08/20/08 5:41 AM






 
Museum of Fine Art

Staff

Andrea Barnwell , an art historian, writer, and critic, is the Director of the Spelman College Museum of Fine Art. Her primary research interests are African American, Black British, and Contemporary African art. Her writings have been featured in major publications including To Conserve a Legacy: American Art from Historically Black Colleges and Universities, Rhapsodies in Black: The Art of the Harlem Renaissance, and African Americans in Art: Selections from The Art Institute of Chicago.
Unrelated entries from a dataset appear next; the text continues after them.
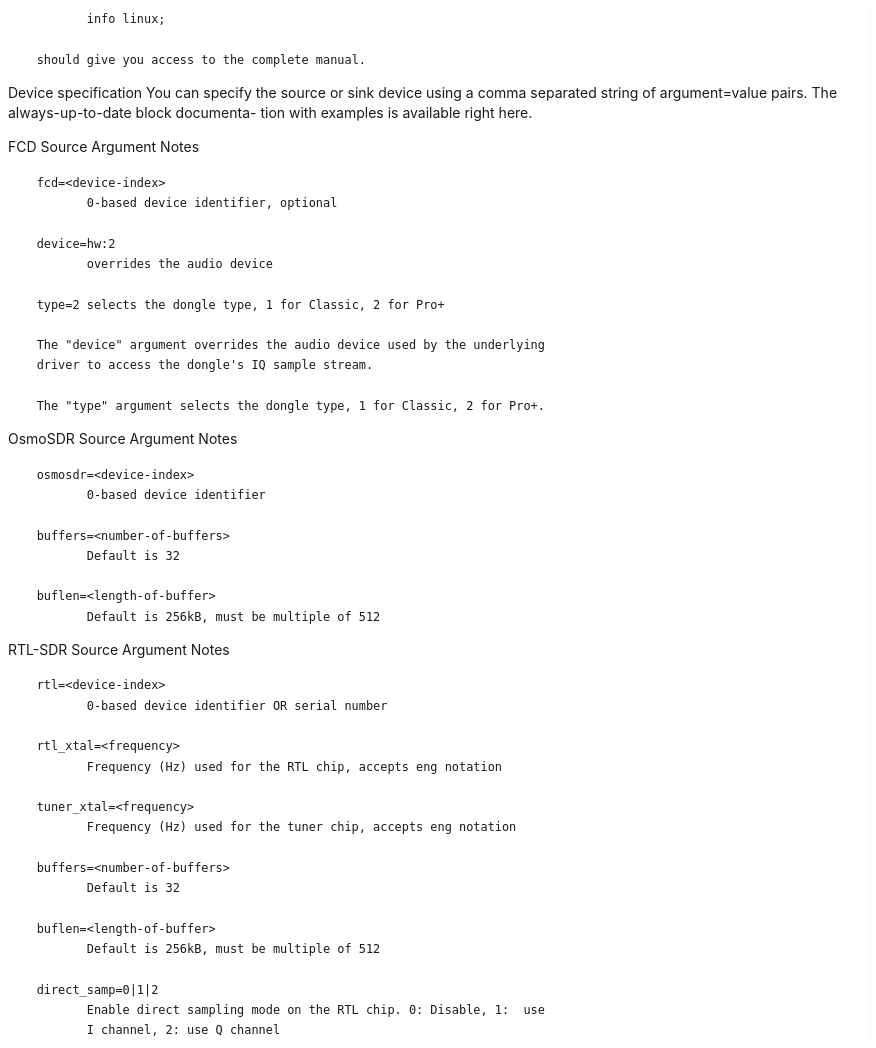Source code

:                info linux;
 
        should give you access to the complete manual.
 
 Device specification
        You  can  specify  the  source  or  sink device using a comma separated
        string of argument=value pairs. The always-up-to-date block  documenta-
        tion with examples is available right here.
 
 FCD Source
        Argument
               Notes
 
        fcd=<device-index>
               0-based device identifier, optional
 
        device=hw:2
               overrides the audio device
 
        type=2 selects the dongle type, 1 for Classic, 2 for Pro+
 
        The "device" argument overrides the audio device used by the underlying
        driver to access the dongle's IQ sample stream.
 
        The "type" argument selects the dongle type, 1 for Classic, 2 for Pro+.
 
 OsmoSDR Source
        Argument
               Notes
 
        osmosdr=<device-index>
               0-based device identifier
 
        buffers=<number-of-buffers>
               Default is 32
 
        buflen=<length-of-buffer>
               Default is 256kB, must be multiple of 512
 
 RTL-SDR Source
        Argument
               Notes
 
        rtl=<device-index>
               0-based device identifier OR serial number
 
        rtl_xtal=<frequency>
               Frequency (Hz) used for the RTL chip, accepts eng notation
 
        tuner_xtal=<frequency>
               Frequency (Hz) used for the tuner chip, accepts eng notation
 
        buffers=<number-of-buffers>
               Default is 32
 
        buflen=<length-of-buffer>
               Default is 256kB, must be multiple of 512
 
        direct_samp=0|1|2
               Enable direct sampling mode on the RTL chip. 0: Disable, 1:  use
               I channel, 2: use Q channel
In 1999 she organized and was the principal author of The Walter O. Evans Collection of African American Art. Her critical writings have appeared in numerous journals including the International Review of African American Art, African Arts, and NKA: Journal of Contemporary African Art. She is the recipient of numerous academic and scholarly awards including a MacArthur Curatorial Fellowship in the Department of Modern and Contemporary Art at The Art Institute of Chicago (1998-2000). She was recently selected to participate in the 2003 class of the Museum Management Institute at the Getty Leadership Institute. Barnwell, an alumna of Spelman College, completed her Masters and Doctorate degrees in art history from Duke University. Her monograph, Charles White, The David C. Driskell Series of African American Art, Volume I, was published by Pomegranate Communications in 2002. Barnwell currently serves on the board of the Metropolitan Atlanta Art Fund.

Anne Collins Smith joined the Museum staff as Curator of Collections in September 2003. Smith recently completed an Andrew W. Mellon Curatorial Fellowship at the Davis Museum and Cultural Center at Wellesley College where she implemented interdisciplinary interpretation and programming related to the Museum’s permanent collection and exhibitions. During her tenure there, she also developed the exhibition The Space Between: Artists Engaging Race and Syncretism, which explored how artists across the African Diaspora engage and bring into accord their multipartite heritages and identities. An alumna of Spelman College, Smith completed her B.A. in English and Art History in 1996 and her M.A. in Visual Arts Administration at New York University in 1998. Her research interests include cosmopolitanism and African Diasporic continuity in artistic and cultural practices. She served as an intern at the Cinque Gallery in New York (1997 – 1999) and a Romare Bearden Fellow at the Saint Louis Art Museum (1999 – 2000).